━━━ RECORDS FOR THE EXERCISE
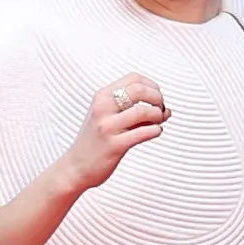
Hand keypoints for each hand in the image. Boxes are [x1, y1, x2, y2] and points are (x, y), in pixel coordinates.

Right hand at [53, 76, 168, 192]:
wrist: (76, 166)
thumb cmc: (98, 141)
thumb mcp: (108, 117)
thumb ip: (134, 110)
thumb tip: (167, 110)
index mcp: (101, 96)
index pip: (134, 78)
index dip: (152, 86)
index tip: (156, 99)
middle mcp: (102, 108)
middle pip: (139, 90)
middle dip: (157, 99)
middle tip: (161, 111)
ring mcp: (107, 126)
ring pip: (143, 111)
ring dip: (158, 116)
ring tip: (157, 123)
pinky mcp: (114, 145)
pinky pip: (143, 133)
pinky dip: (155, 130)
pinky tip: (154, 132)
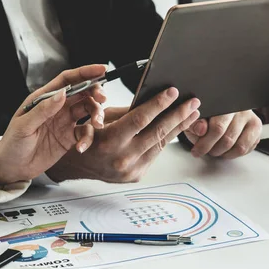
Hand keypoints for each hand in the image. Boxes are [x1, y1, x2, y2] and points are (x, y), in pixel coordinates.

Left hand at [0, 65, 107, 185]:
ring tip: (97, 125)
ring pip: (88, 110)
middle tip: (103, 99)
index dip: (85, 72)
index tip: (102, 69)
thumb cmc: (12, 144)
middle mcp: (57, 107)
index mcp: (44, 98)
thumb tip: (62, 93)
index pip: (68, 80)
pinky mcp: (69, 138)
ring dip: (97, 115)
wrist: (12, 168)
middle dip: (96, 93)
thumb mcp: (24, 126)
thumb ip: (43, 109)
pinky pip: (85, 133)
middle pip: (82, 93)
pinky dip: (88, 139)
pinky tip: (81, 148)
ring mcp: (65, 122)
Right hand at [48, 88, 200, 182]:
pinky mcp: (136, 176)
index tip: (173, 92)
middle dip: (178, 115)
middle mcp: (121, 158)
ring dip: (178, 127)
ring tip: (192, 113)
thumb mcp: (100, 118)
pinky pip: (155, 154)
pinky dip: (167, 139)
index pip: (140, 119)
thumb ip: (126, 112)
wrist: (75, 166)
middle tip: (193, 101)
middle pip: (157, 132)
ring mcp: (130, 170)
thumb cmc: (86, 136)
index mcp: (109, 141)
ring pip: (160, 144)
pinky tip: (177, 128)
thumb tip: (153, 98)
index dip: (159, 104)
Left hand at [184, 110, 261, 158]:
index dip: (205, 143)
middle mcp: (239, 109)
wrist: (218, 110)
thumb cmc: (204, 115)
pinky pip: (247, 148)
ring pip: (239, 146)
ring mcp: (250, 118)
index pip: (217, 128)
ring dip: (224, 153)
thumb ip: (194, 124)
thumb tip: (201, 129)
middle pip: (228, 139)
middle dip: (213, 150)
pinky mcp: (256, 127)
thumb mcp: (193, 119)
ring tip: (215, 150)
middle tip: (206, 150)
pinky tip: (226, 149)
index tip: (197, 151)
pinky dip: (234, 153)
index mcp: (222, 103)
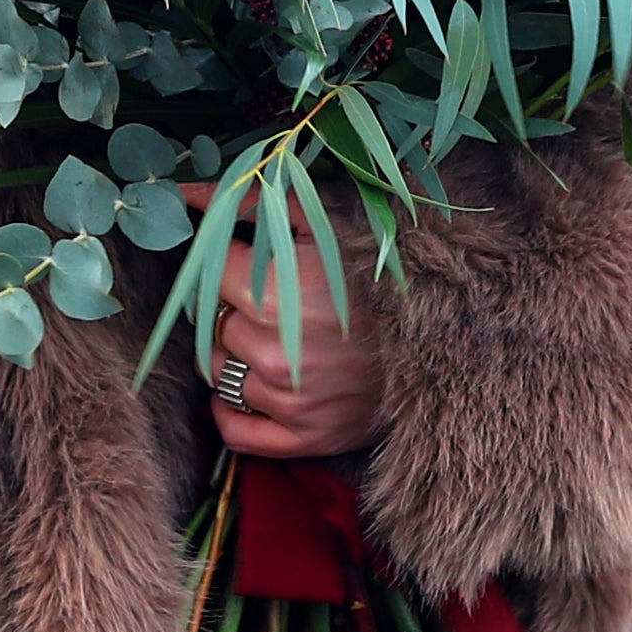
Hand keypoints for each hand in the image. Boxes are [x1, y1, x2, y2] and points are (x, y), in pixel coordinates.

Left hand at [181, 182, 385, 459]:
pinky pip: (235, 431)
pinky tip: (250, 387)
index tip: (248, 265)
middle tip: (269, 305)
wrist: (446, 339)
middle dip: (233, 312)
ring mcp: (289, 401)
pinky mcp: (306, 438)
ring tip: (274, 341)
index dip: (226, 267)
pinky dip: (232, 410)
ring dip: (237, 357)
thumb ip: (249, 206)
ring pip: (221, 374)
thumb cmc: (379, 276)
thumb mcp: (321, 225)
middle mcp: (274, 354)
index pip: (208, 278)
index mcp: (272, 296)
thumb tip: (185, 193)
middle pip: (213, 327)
━━━━━━
━━━ RECORDS FOR THE EXERCISE
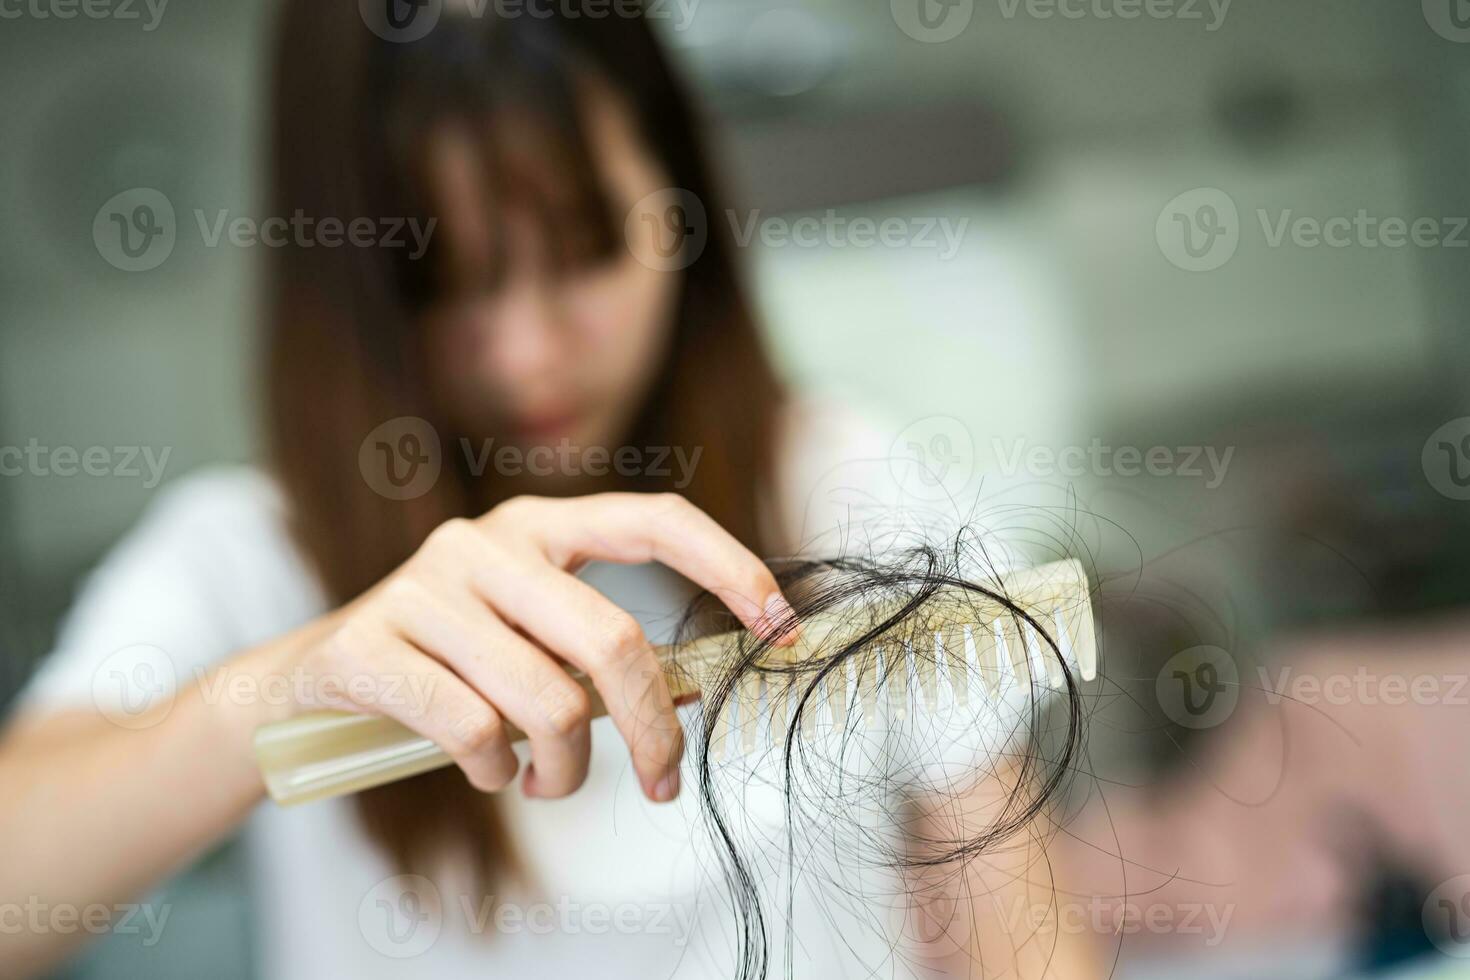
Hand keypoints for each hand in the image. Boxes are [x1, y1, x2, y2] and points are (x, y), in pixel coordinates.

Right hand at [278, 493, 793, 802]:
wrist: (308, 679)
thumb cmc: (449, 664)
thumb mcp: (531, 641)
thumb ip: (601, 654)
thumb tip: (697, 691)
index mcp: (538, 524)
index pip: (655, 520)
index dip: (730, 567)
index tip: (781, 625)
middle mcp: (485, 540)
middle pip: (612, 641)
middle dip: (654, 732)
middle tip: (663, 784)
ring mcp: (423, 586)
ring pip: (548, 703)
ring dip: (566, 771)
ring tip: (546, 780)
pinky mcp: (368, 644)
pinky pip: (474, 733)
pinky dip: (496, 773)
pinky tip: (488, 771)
━━━━━━
━━━ RECORDS FOR THE EXERCISE
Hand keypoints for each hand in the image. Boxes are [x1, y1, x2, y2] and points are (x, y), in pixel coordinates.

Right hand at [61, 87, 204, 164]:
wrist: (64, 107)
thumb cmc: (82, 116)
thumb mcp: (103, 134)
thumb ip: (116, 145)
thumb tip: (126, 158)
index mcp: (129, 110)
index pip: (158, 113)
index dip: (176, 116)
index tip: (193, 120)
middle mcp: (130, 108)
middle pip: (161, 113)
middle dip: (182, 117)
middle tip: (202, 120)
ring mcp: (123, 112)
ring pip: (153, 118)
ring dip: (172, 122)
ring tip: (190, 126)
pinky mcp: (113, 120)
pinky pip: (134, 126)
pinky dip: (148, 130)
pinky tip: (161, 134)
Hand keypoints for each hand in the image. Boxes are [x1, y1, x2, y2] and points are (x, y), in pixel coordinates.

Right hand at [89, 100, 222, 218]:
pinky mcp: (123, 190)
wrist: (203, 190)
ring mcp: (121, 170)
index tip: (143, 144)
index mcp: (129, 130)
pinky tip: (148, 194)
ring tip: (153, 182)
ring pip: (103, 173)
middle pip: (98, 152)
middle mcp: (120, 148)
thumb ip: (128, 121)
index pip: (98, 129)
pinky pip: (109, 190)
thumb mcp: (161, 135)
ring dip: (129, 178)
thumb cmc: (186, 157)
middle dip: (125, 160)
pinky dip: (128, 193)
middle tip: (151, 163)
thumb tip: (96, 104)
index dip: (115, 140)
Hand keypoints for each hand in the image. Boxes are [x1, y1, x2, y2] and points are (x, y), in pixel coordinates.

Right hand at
━━━━━━
Please find every line in the records above that holds the word "Left" and copy it.

Left hand at [0, 65, 107, 185]:
Left hand at [184, 110, 261, 158]:
Left hand at [181, 182, 385, 459]:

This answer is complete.